Given entries.
────
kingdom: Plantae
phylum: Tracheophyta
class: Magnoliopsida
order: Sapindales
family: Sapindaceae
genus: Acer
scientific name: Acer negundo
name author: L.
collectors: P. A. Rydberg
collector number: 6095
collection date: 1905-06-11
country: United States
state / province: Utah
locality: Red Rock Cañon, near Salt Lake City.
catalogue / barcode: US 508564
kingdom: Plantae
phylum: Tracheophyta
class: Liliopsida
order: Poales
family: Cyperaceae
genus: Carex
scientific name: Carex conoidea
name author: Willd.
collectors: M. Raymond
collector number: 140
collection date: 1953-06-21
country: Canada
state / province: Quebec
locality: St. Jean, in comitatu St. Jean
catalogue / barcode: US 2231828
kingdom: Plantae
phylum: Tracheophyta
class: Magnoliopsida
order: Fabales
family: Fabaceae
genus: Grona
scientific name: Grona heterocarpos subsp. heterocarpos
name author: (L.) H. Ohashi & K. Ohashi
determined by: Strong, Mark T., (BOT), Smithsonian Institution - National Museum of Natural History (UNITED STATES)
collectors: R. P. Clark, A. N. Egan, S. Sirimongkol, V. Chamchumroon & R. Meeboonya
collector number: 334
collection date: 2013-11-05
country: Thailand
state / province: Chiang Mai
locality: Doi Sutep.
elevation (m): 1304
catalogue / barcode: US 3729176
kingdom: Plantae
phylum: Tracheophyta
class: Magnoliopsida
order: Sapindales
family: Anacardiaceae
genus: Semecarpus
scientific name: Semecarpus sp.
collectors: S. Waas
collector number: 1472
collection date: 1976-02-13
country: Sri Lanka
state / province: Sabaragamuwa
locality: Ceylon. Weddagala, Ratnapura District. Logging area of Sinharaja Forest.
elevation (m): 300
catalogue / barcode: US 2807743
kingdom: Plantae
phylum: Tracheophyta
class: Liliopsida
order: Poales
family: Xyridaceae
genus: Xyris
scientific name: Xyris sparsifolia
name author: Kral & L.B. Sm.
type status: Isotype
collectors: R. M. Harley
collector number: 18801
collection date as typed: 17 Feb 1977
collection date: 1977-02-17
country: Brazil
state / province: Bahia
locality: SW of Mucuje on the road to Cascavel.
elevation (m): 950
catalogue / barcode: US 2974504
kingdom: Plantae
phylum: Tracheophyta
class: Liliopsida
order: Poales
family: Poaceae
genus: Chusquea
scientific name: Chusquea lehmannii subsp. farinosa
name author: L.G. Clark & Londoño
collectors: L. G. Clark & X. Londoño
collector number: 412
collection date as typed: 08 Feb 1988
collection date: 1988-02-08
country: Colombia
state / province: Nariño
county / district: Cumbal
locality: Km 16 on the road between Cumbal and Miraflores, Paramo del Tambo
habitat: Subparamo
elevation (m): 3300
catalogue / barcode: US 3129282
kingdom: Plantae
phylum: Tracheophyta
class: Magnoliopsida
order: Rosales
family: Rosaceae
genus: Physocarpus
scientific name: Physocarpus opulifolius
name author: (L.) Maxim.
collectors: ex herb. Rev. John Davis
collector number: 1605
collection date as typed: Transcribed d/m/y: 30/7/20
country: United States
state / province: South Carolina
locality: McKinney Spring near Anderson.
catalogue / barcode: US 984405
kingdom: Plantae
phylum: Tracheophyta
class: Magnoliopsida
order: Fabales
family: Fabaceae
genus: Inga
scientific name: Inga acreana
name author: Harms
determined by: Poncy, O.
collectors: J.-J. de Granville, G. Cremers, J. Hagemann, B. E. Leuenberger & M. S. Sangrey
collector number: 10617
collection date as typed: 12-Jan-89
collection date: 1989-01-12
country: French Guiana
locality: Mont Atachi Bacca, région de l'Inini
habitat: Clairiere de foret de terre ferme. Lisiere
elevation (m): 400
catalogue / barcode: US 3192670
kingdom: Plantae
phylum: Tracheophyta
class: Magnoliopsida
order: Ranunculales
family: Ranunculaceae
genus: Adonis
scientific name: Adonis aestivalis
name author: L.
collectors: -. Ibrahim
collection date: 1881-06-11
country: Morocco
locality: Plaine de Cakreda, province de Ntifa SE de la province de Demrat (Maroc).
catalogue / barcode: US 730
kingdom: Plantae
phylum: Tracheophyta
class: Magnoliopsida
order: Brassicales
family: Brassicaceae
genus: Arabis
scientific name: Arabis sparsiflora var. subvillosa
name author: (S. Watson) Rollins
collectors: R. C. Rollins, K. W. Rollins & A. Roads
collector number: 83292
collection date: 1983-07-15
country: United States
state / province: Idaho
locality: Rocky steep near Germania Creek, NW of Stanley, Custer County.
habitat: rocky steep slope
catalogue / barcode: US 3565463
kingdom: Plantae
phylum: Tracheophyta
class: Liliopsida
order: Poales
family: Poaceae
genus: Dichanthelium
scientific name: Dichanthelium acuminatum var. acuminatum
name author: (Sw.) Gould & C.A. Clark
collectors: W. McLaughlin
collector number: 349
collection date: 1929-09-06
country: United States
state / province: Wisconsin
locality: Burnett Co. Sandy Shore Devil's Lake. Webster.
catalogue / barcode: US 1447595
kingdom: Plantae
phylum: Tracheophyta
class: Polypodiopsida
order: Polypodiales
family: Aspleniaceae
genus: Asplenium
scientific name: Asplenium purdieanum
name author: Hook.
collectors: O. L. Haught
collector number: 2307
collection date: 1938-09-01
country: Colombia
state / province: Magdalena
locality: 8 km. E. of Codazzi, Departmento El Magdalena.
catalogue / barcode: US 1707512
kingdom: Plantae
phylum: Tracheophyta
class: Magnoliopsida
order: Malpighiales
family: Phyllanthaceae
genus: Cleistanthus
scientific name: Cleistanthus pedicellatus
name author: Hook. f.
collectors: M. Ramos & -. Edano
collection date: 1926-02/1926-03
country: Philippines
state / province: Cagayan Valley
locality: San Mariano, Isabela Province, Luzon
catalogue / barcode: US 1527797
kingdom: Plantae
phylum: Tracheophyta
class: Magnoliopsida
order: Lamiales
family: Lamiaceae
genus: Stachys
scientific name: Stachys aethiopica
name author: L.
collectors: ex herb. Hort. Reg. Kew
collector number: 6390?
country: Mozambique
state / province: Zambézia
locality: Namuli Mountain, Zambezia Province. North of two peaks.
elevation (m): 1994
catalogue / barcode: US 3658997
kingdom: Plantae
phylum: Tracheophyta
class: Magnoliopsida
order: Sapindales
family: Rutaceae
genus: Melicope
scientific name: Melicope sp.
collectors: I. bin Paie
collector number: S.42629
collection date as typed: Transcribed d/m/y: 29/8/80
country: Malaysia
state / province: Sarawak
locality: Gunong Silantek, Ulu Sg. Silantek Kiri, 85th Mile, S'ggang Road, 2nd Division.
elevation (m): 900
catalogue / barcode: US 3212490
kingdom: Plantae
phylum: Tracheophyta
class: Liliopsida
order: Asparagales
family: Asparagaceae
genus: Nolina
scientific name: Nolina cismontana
────
What the task asks.
Put every one of the lines above into a two-column CSV headed field and value. Give one row per line, with the field name and its value each in its own quoted field, and replace any line breaks with spaces.

The response.
field,value
"kingdom:","Plantae"
"phylum:","Tracheophyta"
"class:","Magnoliopsida"
"order:","Sapindales"
"family:","Sapindaceae"
"genus:","Acer"
"scientific name:","Acer negundo"
"name author:","L."
"collectors:","P. A. Rydberg"
"collector number:","6095"
"collection date:","1905-06-11"
"country:","United States"
"state / province:","Utah"
"locality:","Red Rock Cañon, near Salt Lake City."
"catalogue / barcode:","US 508564"
"kingdom:","Plantae"
"phylum:","Tracheophyta"
"class:","Liliopsida"
"order:","Poales"
"family:","Cyperaceae"
"genus:","Carex"
"scientific name:","Carex conoidea"
"name author:","Willd."
"collectors:","M. Raymond"
"collector number:","140"
"collection date:","1953-06-21"
"country:","Canada"
"state / province:","Quebec"
"locality:","St. Jean, in comitatu St. Jean"
"catalogue / barcode:","US 2231828"
"kingdom:","Plantae"
"phylum:","Tracheophyta"
"class:","Magnoliopsida"
"order:","Fabales"
"family:","Fabaceae"
"genus:","Grona"
"scientific name:","Grona heterocarpos subsp. heterocarpos"
"name author:","(L.) H. Ohashi & K. Ohashi"
"determined by:","Strong, Mark T., (BOT), Smithsonian Institution - National Museum of Natural History (UNITED STATES)"
"collectors:","R. P. Clark, A. N. Egan, S. Sirimongkol, V. Chamchumroon & R. Meeboonya"
"collector number:","334"
"collection date:","2013-11-05"
"country:","Thailand"
"state / province:","Chiang Mai"
"locality:","Doi Sutep."
"elevation (m):","1304"
"catalogue / barcode:","US 3729176"
"kingdom:","Plantae"
"phylum:","Tracheophyta"
"class:","Magnoliopsida"
"order:","Sapindales"
"family:","Anacardiaceae"
"genus:","Semecarpus"
"scientific name:","Semecarpus sp."
"collectors:","S. Waas"
"collector number:","1472"
"collection date:","1976-02-13"
"country:","Sri Lanka"
"state / province:","Sabaragamuwa"
"locality:","Ceylon. Weddagala, Ratnapura District. Logging area of Sinharaja Forest."
"elevation (m):","300"
"catalogue / barcode:","US 2807743"
"kingdom:","Plantae"
"phylum:","Tracheophyta"
"class:","Liliopsida"
"order:","Poales"
"family:","Xyridaceae"
"genus:","Xyris"
"scientific name:","Xyris sparsifolia"
"name author:","Kral & L.B. Sm."
"type status:","Isotype"
"collectors:","R. M. Harley"
"collector number:","18801"
"collection date as typed:","17 Feb 1977"
"collection date:","1977-02-17"
"country:","Brazil"
"state / province:","Bahia"
"locality:","SW of Mucuje on the road to Cascavel."
"elevation (m):","950"
"catalogue / barcode:","US 2974504"
"kingdom:","Plantae"
"phylum:","Tracheophyta"
"class:","Liliopsida"
"order:","Poales"
"family:","Poaceae"
"genus:","Chusquea"
"scientific name:","Chusquea lehmannii subsp. farinosa"
"name author:","L.G. Clark & Londoño"
"collectors:","L. G. Clark & X. Londoño"
"collector number:","412"
"collection date as typed:","08 Feb 1988"
"collection date:","1988-02-08"
"country:","Colombia"
"state / province:","Nariño"
"county / district:","Cumbal"
"locality:","Km 16 on the road between Cumbal and Miraflores, Paramo del Tambo"
"habitat:","Subparamo"
"elevation (m):","3300"
"catalogue / barcode:","US 3129282"
"kingdom:","Plantae"
"phylum:","Tracheophyta"
"class:","Magnoliopsida"
"order:","Rosales"
"family:","Rosaceae"
"genus:","Physocarpus"
"scientific name:","Physocarpus opulifolius"
"name author:","(L.) Maxim."
"collectors:","ex herb. Rev. John Davis"
"collector number:","1605"
"collection date as typed:","Transcribed d/m/y: 30/7/20"
"country:","United States"
"state / province:","South Carolina"
"locality:","McKinney Spring near Anderson."
"catalogue / barcode:","US 984405"
"kingdom:","Plantae"
"phylum:","Tracheophyta"
"class:","Magnoliopsida"
"order:","Fabales"
"family:","Fabaceae"
"genus:","Inga"
"scientific name:","Inga acreana"
"name author:","Harms"
"determined by:","Poncy, O."
"collectors:","J.-J. de Granville, G. Cremers, J. Hagemann, B. E. Leuenberger & M. S. Sangrey"
"collector number:","10617"
"collection date as typed:","12-Jan-89"
"collection date:","1989-01-12"
"country:","French Guiana"
"locality:","Mont Atachi Bacca, région de l'Inini"
"habitat:","Clairiere de foret de terre ferme. Lisiere"
"elevation (m):","400"
"catalogue / barcode:","US 3192670"
"kingdom:","Plantae"
"phylum:","Tracheophyta"
"class:","Magnoliopsida"
"order:","Ranunculales"
"family:","Ranunculaceae"
"genus:","Adonis"
"scientific name:","Adonis aestivalis"
"name author:","L."
"collectors:","-. Ibrahim"
"collection date:","1881-06-11"
"country:","Morocco"
"locality:","Plaine de Cakreda, province de Ntifa SE de la province de Demrat (Maroc)."
"catalogue / barcode:","US 730"
"kingdom:","Plantae"
"phylum:","Tracheophyta"
"class:","Magnoliopsida"
"order:","Brassicales"
"family:","Brassicaceae"
"genus:","Arabis"
"scientific name:","Arabis sparsiflora var. subvillosa"
"name author:","(S. Watson) Rollins"
"collectors:","R. C. Rollins, K. W. Rollins & A. Roads"
"collector number:","83292"
"collection date:","1983-07-15"
"country:","United States"
"state / province:","Idaho"
"locality:","Rocky steep near Germania Creek, NW of Stanley, Custer County."
"habitat:","rocky steep slope"
"catalogue / barcode:","US 3565463"
"kingdom:","Plantae"
"phylum:","Tracheophyta"
"class:","Liliopsida"
"order:","Poales"
"family:","Poaceae"
"genus:","Dichanthelium"
"scientific name:","Dichanthelium acuminatum var. acuminatum"
"name author:","(Sw.) Gould & C.A. Clark"
"collectors:","W. McLaughlin"
"collector number:","349"
"collection date:","1929-09-06"
"country:","United States"
"state / province:","Wisconsin"
"locality:","Burnett Co. Sandy Shore Devil's Lake. Webster."
"catalogue / barcode:","US 1447595"
"kingdom:","Plantae"
"phylum:","Tracheophyta"
"class:","Polypodiopsida"
"order:","Polypodiales"
"family:","Aspleniaceae"
"genus:","Asplenium"
"scientific name:","Asplenium purdieanum"
"name author:","Hook."
"collectors:","O. L. Haught"
"collector number:","2307"
"collection date:","1938-09-01"
"country:","Colombia"
"state / province:","Magdalena"
"locality:","8 km. E. of Codazzi, Departmento El Magdalena."
"catalogue / barcode:","US 1707512"
"kingdom:","Plantae"
"phylum:","Tracheophyta"
"class:","Magnoliopsida"
"order:","Malpighiales"
"family:","Phyllanthaceae"
"genus:","Cleistanthus"
"scientific name:","Cleistanthus pedicellatus"
"name author:","Hook. f."
"collectors:","M. Ramos & -. Edano"
"collection date:","1926-02/1926-03"
"country:","Philippines"
"state / province:","Cagayan Valley"
"locality:","San Mariano, Isabela Province, Luzon"
"catalogue / barcode:","US 1527797"
"kingdom:","Plantae"
"phylum:","Tracheophyta"
"class:","Magnoliopsida"
"order:","Lamiales"
"family:","Lamiaceae"
"genus:","Stachys"
"scientific name:","Stachys aethiopica"
"name author:","L."
"collectors:","ex herb. Hort. Reg. Kew"
"collector number:","6390?"
"country:","Mozambique"
"state / province:","Zambézia"
"locality:","Namuli Mountain, Zambezia Province. North of two peaks."
"elevation (m):","1994"
"catalogue / barcode:","US 3658997"
"kingdom:","Plantae"
"phylum:","Tracheophyta"
"class:","Magnoliopsida"
"order:","Sapindales"
"family:","Rutaceae"
"genus:","Melicope"
"scientific name:","Melicope sp."
"collectors:","I. bin Paie"
"collector number:","S.42629"
"collection date as typed:","Transcribed d/m/y: 29/8/80"
"country:","Malaysia"
"state / province:","Sarawak"
"locality:","Gunong Silantek, Ulu Sg. Silantek Kiri, 85th Mile, S'ggang Road, 2nd Division."
"elevation (m):","900"
"catalogue / barcode:","US 3212490"
"kingdom:","Plantae"
"phylum:","Tracheophyta"
"class:","Liliopsida"
"order:","Asparagales"
"family:","Asparagaceae"
"genus:","Nolina"
"scientific name:","Nolina cismontana"